Helina Hoyt

Helina Hoyt

If that were not enough, just about two years later, in 2007, Hoyt was diagnosed with thyroid cancer. She got the call on a Friday afternoon. That Monday morning she was on the operating table.

“They kept telling me it’s the best kind of cancer to have. But it’s cancer,” Hoyt says.

The cancer was perhaps a validation of her life’s path. Her family and friends were there for her, and she again witnessed firsthand the difference skilled and motivated caregivers can make.

“I had to call one of my best friends and ask her, ‘I’m having cancer surgery. Can you watch my son overnight?’ She had to give him insulin injections. I realized what great friends and family I have,” Hoyt adds.

Recovering from cancer she had plenty of time to think, spending 11 days in isolation because the radioactive iodine treatment literally made her radioactive and a danger to others. That fear, that separation, that dependency were emotions she had seen many times in others.

“You’re at the mercy of those around you,” she explains, adding that she saw herself as a wife, mother and nursing professional, not a cancer patient, which is what others often notice first about people with that disease.  

Asked how those personal experiences affected her, she muses, “I’m a much different nurse now than when I started. I’m more positive and have a much stronger faith.”

Ironically, when Hoyt was diagnosed with cancer she had left school nursing and just started as nursing coordinator for the R.N. to B.S. program at San Diego State in Calexico, which provides registered nurses a specialized path to earning a bachelor’s degree and a state public health nurse certificate, as well as exposing them to the eclectic career options in modern nursing. San Diego State offered the program in San Diego, but Hoyt was instrumental in launching it at the Imperial Valley Campus.

“We focus on having them learn hospital administration, chain of command issues, care of the critical care patient, research- and evidence-based practice and help them keep up with what’s current in nursing,” Hoyt says, explaining that because Imperial County does not have a large hospital or research facility, its healthcare professionals are at risk of not being current with changes and innovations.

Her charges, there are about 40 now in the program which has produced 19 graduates in about three years, get the full benefit of their mentor’s wide experiences. There are field trips to key lectures in San Diego and visits to locations such as the Slabs near Niland, virtually the front lines of the rural-healthcare-shortage dilemma. The students also participate in original research.

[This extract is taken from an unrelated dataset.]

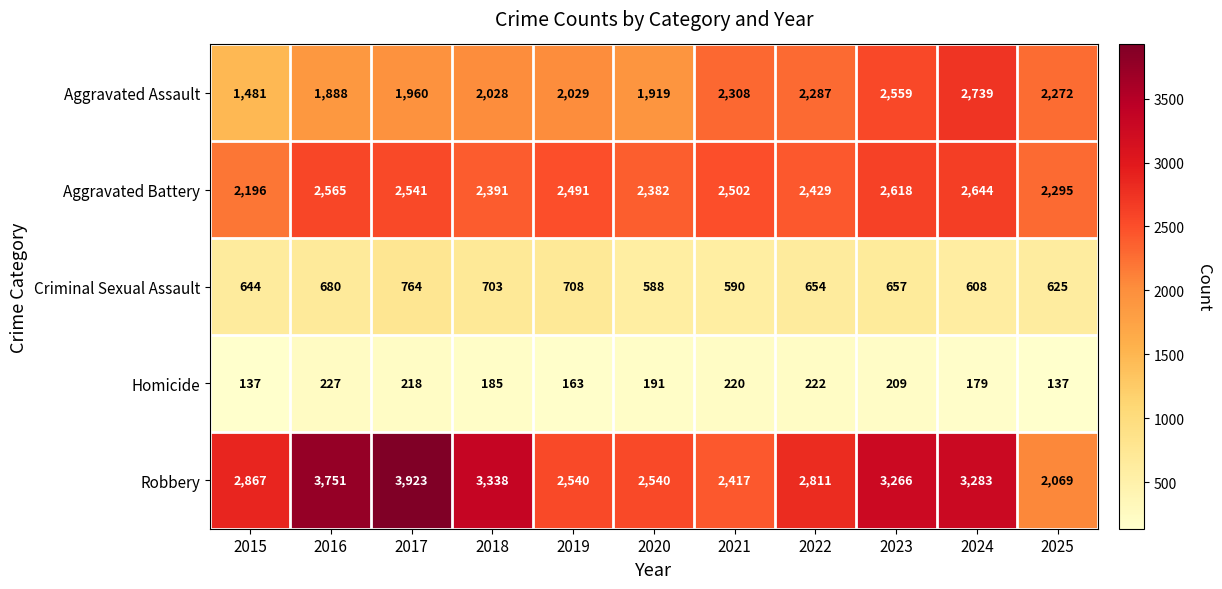

What is the spread (max minus min) of values at 2019?

2377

“We want them to see different career options,” Hoyt explains. “We also want them to make a difference here. We have problems locally with diabetes and obesity, and not enough nurses are writing grants to get funding to address those problems. We want to empower nurses so that when they see a problem, they can do something about it.”

Hoyt, of course, is an important role model, having earned both bachelor’s and master’s degrees and having explored many aspects of the nursing profession. In 2009 she founded Imperial Valley Nursing Council, an organization that seeks to be a catalyst for nurses to improve their impact on community health, advanced nursing practices, education, adult care and leadership. She also had her master’s thesis on teen pregnancy published in the Journal of School Nursing and, she writes a blog on health for KQED, a National Public Radio station in San Francisco.

But when asked about the roots of her success, Hoyt does not waver: “My parents always supported me. I grew up in a very loving Christian home. Without them, I wouldn’t be who I am.”

All those patients, children, parents and ambitious nurses whose lives Helina Hoyt has touched are grateful as well.